Floor plan of the basement of the Castle of Lembeck
Floor plan of the basement of the Castle of Lembeck

Lembeck Castle

castlesmoated castlesbaroque architecturegermanynorth rhine-westphaliagardens
4 min read

Roll up to Lembeck Castle in a horse-drawn carriage on a wet seventeenth-century evening and you would not need to step into the weather. The architects of the baroque rebuild gave the manor a Renaissance feature borrowed from Florence: a covered passage behind the sandstone portal, modeled on the entrance halls of the Palazzo Pitti and Palazzo Strozzi, where carriages could be turned or parked while their occupants stepped out dry. The same trick appears at the Palazzo Farnese in Rome. It is a detail you do not expect to find in the wet flatlands between the Ruhr and the Münsterland, and yet here it is, in a Westphalian moated castle on an island in a rectangular pond.

An Island in a Bog

The name Lembeck comes from a Low German compound meaning, roughly, slimy brook. The site was a swamp long before it became a castle. The Lords of Lembeck dammed a meadow stream to create a rectangular pond, 190 by 160 meters, and built their fortress on the island that remained. Bridges connect the various parts of the castle to one another and to the surrounding park. The first recorded lord, Adolf von Lembeck, appears in 1177 as a knight serving the Bishop of Münster. From 1390 onward the castle served as an open residence for the bishop himself, available when he needed somewhere to stay between Coesfeld and the coast. The chapel was documented in 1363, the corner tower in the fifteenth century, the modern silhouette during the great baroque rebuild of 1674 to 1692.

Schlaun's Hall

The most famous room in the castle is the work of one of Westphalia's great architects. Johann Conrad Schlaun, the man who shaped much of Münster's baroque skyline, designed the grand ballroom in the north wing. At 140 square meters it spans the full width of the wing. Black marble fireplaces face one another from the short walls. The portraits of Ferdinand Dietrich von Merveldt and his wife Maria Josepha Anna Theodora Gabriele watch over the room from above the mantels, surrounded by eleven more portraits of their children and in-laws. The walls are covered in green silk damask, the lower halves paneled in coffered oak. The ceiling stuccowork, completed between 1730 and 1733, echoes Schlaun's work at Augustusburg Palace and Nordkirchen. War damage forced its restoration twice, in 1954 and 1973.

The Fidelitas Cabinet

Not every room is grand.
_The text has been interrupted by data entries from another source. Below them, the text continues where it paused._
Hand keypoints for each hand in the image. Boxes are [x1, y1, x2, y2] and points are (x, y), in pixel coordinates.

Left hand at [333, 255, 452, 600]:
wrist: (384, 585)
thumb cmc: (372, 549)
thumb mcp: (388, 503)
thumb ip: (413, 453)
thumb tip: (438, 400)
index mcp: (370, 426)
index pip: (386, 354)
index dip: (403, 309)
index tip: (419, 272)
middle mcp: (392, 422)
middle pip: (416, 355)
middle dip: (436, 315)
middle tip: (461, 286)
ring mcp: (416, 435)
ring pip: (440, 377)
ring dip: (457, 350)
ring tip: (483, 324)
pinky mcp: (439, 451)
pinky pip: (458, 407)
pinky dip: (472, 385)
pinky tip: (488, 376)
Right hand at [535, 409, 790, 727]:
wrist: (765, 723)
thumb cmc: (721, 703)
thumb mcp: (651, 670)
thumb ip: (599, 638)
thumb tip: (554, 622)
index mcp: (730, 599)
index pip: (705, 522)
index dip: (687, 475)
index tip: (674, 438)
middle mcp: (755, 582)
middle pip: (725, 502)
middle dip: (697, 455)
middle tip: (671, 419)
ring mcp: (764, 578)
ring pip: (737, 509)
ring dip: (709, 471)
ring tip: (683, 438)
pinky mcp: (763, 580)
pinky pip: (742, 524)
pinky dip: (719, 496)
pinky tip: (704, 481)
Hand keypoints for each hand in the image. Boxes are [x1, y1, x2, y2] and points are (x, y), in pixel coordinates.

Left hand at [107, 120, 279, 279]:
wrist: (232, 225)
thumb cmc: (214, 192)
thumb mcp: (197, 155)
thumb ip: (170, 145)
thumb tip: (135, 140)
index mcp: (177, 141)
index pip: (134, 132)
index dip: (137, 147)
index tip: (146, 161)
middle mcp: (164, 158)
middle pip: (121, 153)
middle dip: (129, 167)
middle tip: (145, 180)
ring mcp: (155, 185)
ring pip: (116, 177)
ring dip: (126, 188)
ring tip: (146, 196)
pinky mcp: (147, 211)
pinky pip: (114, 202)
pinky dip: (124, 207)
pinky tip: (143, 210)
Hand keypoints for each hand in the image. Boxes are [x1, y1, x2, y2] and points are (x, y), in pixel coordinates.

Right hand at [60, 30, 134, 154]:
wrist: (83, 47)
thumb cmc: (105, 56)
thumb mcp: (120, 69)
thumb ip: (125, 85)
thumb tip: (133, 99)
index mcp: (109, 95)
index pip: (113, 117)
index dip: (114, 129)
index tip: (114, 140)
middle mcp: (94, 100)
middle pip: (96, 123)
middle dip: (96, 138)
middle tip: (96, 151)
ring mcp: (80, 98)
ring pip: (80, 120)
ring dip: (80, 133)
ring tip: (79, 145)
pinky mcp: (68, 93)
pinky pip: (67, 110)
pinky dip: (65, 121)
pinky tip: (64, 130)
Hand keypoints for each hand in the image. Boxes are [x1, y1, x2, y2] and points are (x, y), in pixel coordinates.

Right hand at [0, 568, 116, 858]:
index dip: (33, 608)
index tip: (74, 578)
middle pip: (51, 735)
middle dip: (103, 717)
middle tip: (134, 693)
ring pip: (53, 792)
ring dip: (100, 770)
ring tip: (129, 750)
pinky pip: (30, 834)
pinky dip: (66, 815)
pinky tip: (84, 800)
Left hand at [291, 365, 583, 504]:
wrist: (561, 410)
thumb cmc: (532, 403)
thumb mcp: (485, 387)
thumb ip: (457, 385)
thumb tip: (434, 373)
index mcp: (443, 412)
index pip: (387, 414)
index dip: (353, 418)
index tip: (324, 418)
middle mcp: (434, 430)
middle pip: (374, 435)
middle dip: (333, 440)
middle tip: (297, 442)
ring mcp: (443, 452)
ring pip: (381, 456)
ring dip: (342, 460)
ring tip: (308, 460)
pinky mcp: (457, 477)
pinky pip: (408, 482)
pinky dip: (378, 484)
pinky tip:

Some, like the Fidelitas Cabinet, are small and strange and deeply personal. The cabinet takes its name from an oil painting on its ceiling, an allegorical figure representing Fidelity. It is the only surviving original wall painting in the castle. The oak paneling here is painted white rather than left dark, which makes the room feel like a jewel box. Pastel stucco frames small oval portraits, probably of the daughters of Dietrich Conrad von Westerholt and his wife Maria Theodora von Waldbott-Bassenheim-Gudenau. The room measures only ten and a half square meters. A 1972 restoration brought it back from decades of neglect. The chairs that furnish it survived the destruction of the Merveldter Hof in Münster, bombed in 1941.

1943 and After

Lembeck did not escape the Second World War. In 1943 bombings damaged significant portions of the building, and occupying forces caused further harm. The northwest corner of the former library took a direct hit and was never restored to its previous condition. After the war the owners, Maria-Josefa Freifrau von Twickel, born a Countess von Merveldt, and her husband Johannes, decided that the only way to save the castle was to open it to the public. Architect Franz Schneider began the restoration in 1947. His son Paul Schneider-Esleben continued the work in 1948. By 1954 the castle could welcome visitors. The local history society moved into the attic in 1992 and still operates a small museum there on weekends.

Rhododendrons in May

In 1960 the castle's head gardener, Heinrich Nottelmann, began planting rhododendrons in the park. He kept planting. By 1967 a four-hectare section of the grounds had been turned over entirely to the experiment. Today the Heinrich-Nottelmann-Park contains one hundred and fifty rhododendron species and seventy other tree species. From mid-May to mid-June the entire section blooms in waves of pink, white, purple and red, and visitors come from across the Ruhr to walk through it. The petting zoo and playground keep families occupied, the rentable barbecue area keeps the adults fed, and the moat keeps reflecting whatever color the season puts above it. A castle that once needed cannons now charges admission, and seems content with the trade.

From the Air

Coordinates 51.74N, 7.00E. Lembeck sits on the northern edge of the Ruhr region, where the industrial belt gives way to the Münsterland's farms and forests. From altitude look for the rectangular moat enclosing a small wooded island, the long east-west avenue stretching 500 meters from the entrance, and the surrounding Hohe Mark Nature Park. Nearest airports are Düsseldorf (EDDL, ~50 km south) and Münster-Osnabrück (EDDG, ~45 km north). Dortmund (EDLW) is about 50 km southeast.